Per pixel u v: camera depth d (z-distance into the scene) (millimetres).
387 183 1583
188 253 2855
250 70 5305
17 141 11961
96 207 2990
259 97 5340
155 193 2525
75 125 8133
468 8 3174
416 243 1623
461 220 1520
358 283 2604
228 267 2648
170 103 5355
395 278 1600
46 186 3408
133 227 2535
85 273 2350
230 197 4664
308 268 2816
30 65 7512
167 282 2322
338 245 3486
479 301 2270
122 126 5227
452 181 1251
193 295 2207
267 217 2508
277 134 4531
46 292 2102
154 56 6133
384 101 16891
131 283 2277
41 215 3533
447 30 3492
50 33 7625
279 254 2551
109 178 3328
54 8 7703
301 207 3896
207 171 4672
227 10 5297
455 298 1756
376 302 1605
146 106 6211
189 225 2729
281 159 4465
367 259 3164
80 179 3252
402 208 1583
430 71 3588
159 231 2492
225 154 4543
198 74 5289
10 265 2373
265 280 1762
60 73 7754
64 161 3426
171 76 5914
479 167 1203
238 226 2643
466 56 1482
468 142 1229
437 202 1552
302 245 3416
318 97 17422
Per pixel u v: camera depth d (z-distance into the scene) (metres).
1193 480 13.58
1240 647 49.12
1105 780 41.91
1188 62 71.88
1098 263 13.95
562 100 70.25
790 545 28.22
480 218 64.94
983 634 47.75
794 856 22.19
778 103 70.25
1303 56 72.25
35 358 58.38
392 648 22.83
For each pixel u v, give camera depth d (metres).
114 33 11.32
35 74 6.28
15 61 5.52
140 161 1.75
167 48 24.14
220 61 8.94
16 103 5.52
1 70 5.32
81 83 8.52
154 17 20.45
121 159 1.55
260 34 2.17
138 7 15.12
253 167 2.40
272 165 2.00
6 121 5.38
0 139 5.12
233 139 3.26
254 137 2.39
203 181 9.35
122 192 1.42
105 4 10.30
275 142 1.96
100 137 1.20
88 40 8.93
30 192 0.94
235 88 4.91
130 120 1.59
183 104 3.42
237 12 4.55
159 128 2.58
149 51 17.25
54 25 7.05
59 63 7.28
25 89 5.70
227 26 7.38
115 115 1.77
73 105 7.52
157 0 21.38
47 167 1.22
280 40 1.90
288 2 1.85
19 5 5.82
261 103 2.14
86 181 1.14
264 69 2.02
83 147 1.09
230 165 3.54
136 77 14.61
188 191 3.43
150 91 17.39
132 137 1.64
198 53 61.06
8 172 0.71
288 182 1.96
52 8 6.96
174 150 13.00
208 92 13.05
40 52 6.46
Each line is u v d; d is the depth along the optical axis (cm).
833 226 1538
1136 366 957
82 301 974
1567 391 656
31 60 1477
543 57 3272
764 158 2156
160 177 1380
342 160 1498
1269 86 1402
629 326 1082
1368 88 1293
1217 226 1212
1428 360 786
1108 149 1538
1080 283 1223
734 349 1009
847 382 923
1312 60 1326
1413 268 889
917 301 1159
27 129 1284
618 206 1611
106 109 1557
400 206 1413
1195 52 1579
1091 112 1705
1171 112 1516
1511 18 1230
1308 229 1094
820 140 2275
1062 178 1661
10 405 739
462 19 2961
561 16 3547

» **Goal of the exercise**
Repeat the data. Keep every word the same.

» **Exercise result**
Per pixel u v: camera depth d (z-distance into the scene) (millimetres).
387 183 1583
188 253 2855
250 70 5305
17 141 11961
96 207 2990
259 97 5340
155 193 2525
75 125 8133
468 8 3174
416 243 1623
461 220 1520
358 283 2604
228 267 2648
170 103 5355
395 278 1600
46 186 3408
133 227 2535
85 273 2350
230 197 4664
308 268 2816
30 65 7512
167 282 2322
338 245 3486
479 301 2270
122 126 5227
452 181 1251
193 295 2207
267 217 2508
277 134 4531
46 292 2102
154 56 6133
384 101 16891
131 283 2277
41 215 3533
447 30 3492
50 33 7625
279 254 2551
109 178 3328
54 8 7703
301 207 3896
207 171 4672
227 10 5297
455 298 1756
376 302 1605
146 106 6211
189 225 2729
281 159 4465
367 259 3164
80 179 3252
402 208 1583
430 71 3588
159 231 2492
225 154 4543
198 74 5289
10 265 2373
265 280 1762
60 73 7754
64 161 3426
171 76 5914
479 167 1203
238 226 2643
466 56 1482
468 142 1229
437 202 1552
302 245 3416
318 97 17422
Per pixel u v: camera depth d (z-distance into the scene) (metres).
1193 480 13.58
1240 647 49.12
1105 780 41.91
1188 62 71.88
1098 263 13.95
562 100 70.25
790 545 28.22
480 218 64.94
983 634 47.75
794 856 22.19
778 103 70.25
1303 56 72.25
35 358 58.38
392 648 22.83
For each pixel u v, give camera depth d (metres).
114 33 11.32
35 74 6.28
15 61 5.52
140 161 1.75
167 48 24.14
220 61 8.94
16 103 5.52
1 70 5.32
81 83 8.52
154 17 20.45
121 159 1.55
260 34 2.17
138 7 15.12
253 167 2.40
272 165 2.00
6 121 5.38
0 139 5.12
233 139 3.26
254 137 2.39
203 181 9.35
122 192 1.42
105 4 10.30
275 142 1.96
100 137 1.20
88 40 8.93
30 192 0.94
235 88 4.91
130 120 1.59
183 104 3.42
237 12 4.55
159 128 2.58
149 51 17.25
54 25 7.05
59 63 7.28
25 89 5.70
227 26 7.38
115 115 1.77
73 105 7.52
157 0 21.38
47 167 1.22
280 40 1.90
288 2 1.85
19 5 5.82
261 103 2.14
86 181 1.14
264 69 2.02
83 147 1.09
230 165 3.54
136 77 14.61
188 191 3.43
150 91 17.39
132 137 1.64
198 53 61.06
8 172 0.71
288 182 1.96
52 8 6.96
174 150 13.00
208 92 13.05
40 52 6.46
Each line is u v d; d is the depth along the optical axis (cm).
833 226 1538
1136 366 957
82 301 974
1567 391 656
31 60 1477
543 57 3272
764 158 2156
160 177 1380
342 160 1498
1269 86 1402
629 326 1082
1368 88 1293
1217 226 1212
1428 360 786
1108 149 1538
1080 283 1223
734 349 1009
847 382 923
1312 60 1326
1413 268 889
917 301 1159
27 129 1284
618 206 1611
106 109 1557
400 206 1413
1195 52 1579
1091 112 1705
1171 112 1516
1511 18 1230
1308 229 1094
820 140 2275
1062 178 1661
10 405 739
462 19 2961
561 16 3547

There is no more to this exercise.